Last month we finally moved my mom to South Florida to live with us. Which meant we needed to clean out 50 years of memories from my childhood home. Some of those memories were sad, some were funny, and some I just shook my head on (like 25 years of National Geographic's that she kept for an additional 31 years). At one point I thought she might be a mini hoarder! Her motto must have been "put it in the basement, Kim will deal with it when the time comes".
Well, the time came and I spent 10 days working on getting her ready to travel, picking out some things she needed, shipping some things that she wanted to keep, making arrangements with charities and family members that wanted things from the house. While juggling that, I interviewed agents to list the house, set up a grass cutter (2.3 acres of grass), and did my best to keep her calm and up beat even though inside I was becoming an emotional wreck.

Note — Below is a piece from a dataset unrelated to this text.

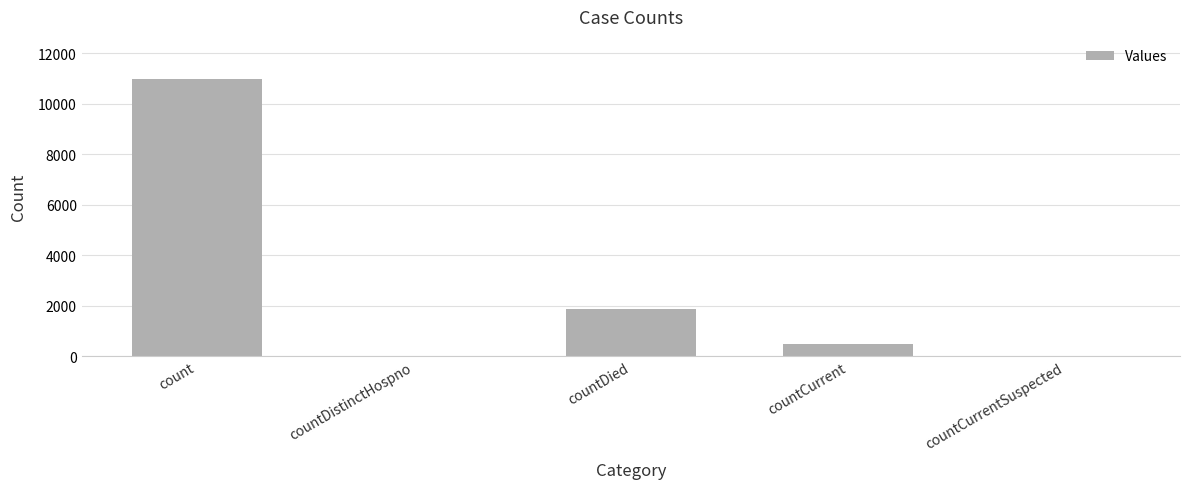

Which has a higher value, count or countDistinctHospno?

count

We work with people that are downsizing all the time--heck, I specialize in 55+ communities and absolutely love what I do! What I didn't see coming were the memories that I had to come to terms with which included losing my dad 31 years ago. Those memories hit me like a freight train coming out of no where. I never connected the dots before -- I felt close to my dad while visiting his work bench in the basement. It was the one area in the house that hadn't changed in 31 years, for some reason I never thought about it that way until I stood there looking at it and having an overwhelming urge to move the whole work bench to Florida. I settled for a couple pieces from his work bench, one of them is an old candy tin that holds some rusty bolts. It now has a place of honor on my desk.

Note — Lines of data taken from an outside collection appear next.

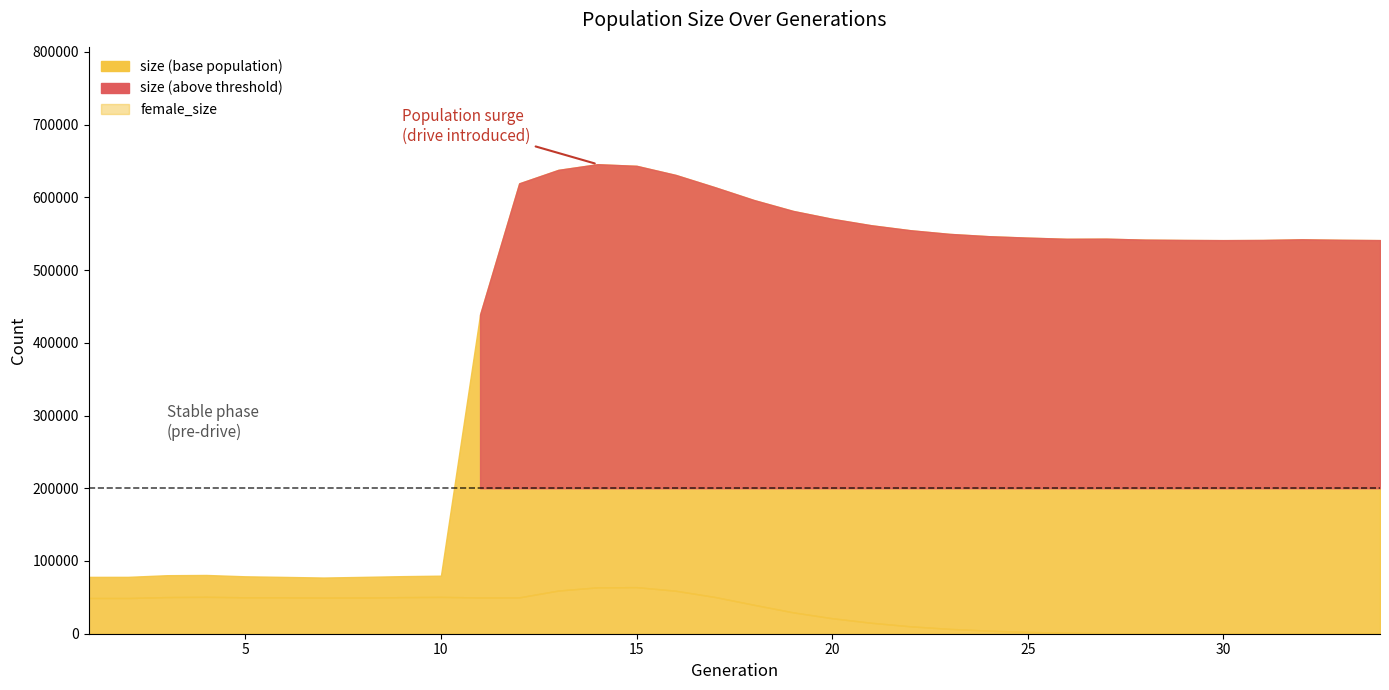

Rank the series by their average value, from lowest to highest.

female_size, size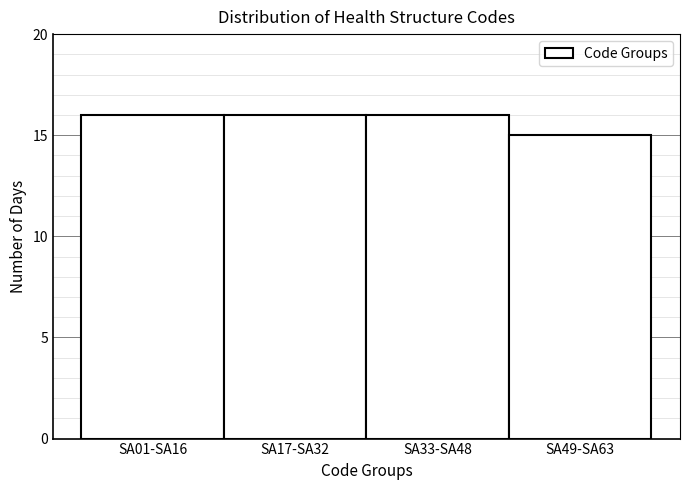

Reading left to right, what are all the values shown in this chart?

SA01-SA16=16	SA17-SA32=16	SA33-SA48=16	SA49-SA63=15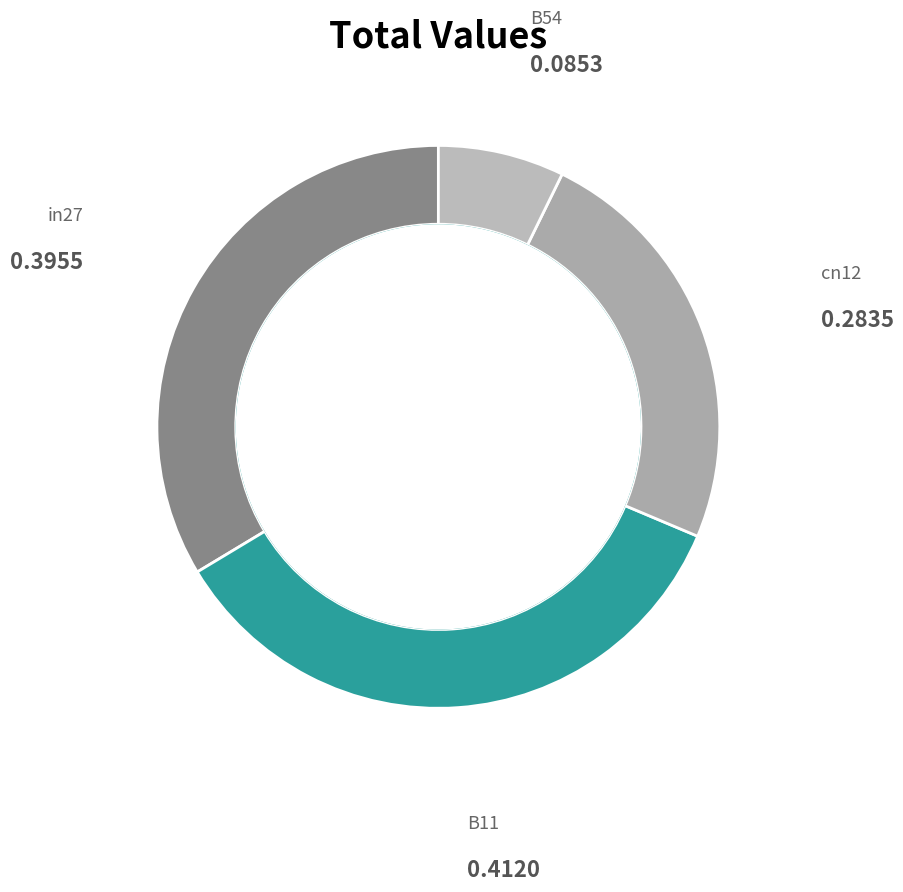

Which slice is the smallest?

B54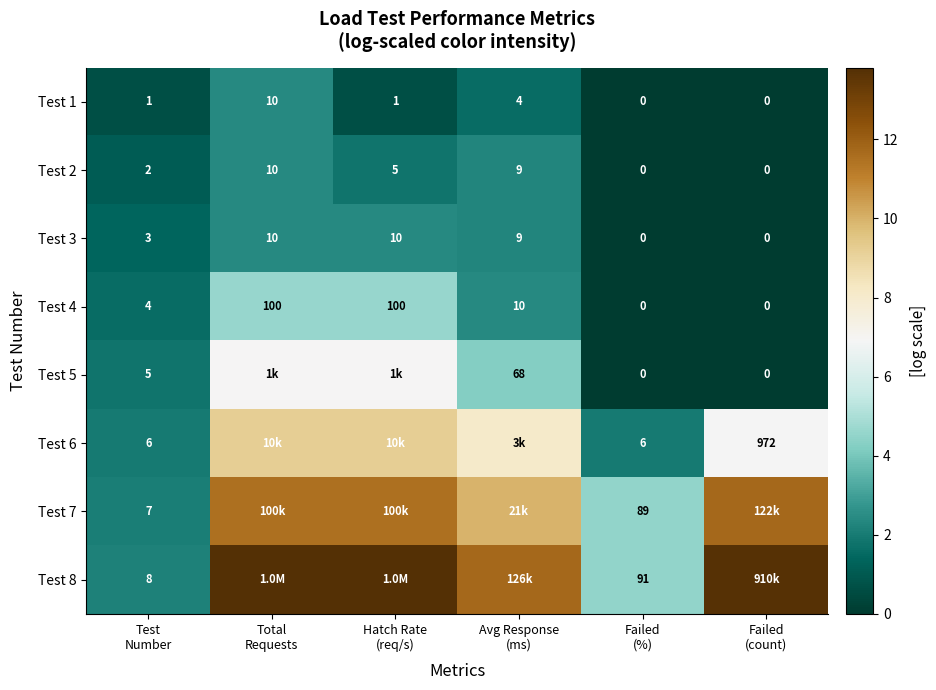

What is the difference between the maximum and minimum values in the Test 7 series?

9.6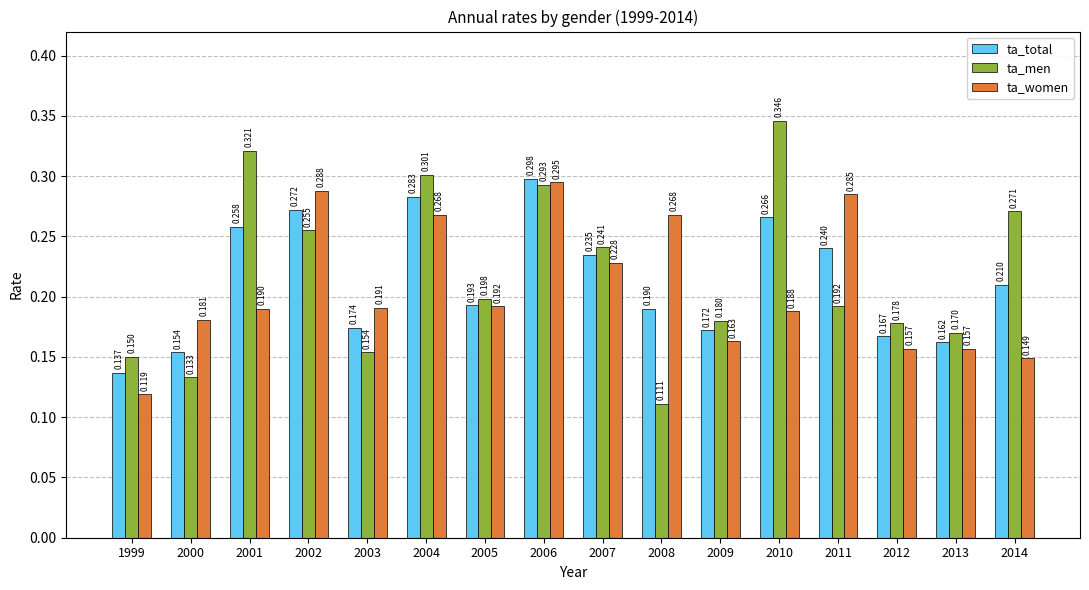

Is the value of ta_total at 2006 greater than the value of ta_women at 2014?

Yes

When my husband and one of our sons went up to PA after we got my mom settled down here, they spent another week cleaning out everything, including the National Geographic's, thank goodness you can still burn trash on Saturday's back there! They got the house as ready as possible in the short time they had so that it could be listed. (I'm forever in their debt)
No doubt this has been a learning experience for all of us. For me in particular, it has taught me to find more patience and to look for the joy in the smallest things. The guys brought me a couple of those small things back when they returned, one was two bricks from the house so that I will always have a piece of my childhood home with me and the other, was my dads tool box, which brought me to tears of joy and a happy dance when I opened the trunk of the car.
Now, we will start the next hill on this roller coaster -- the house was listed this weekend: (yipeee) 628 Penn High Park Road, Jeannette, PA.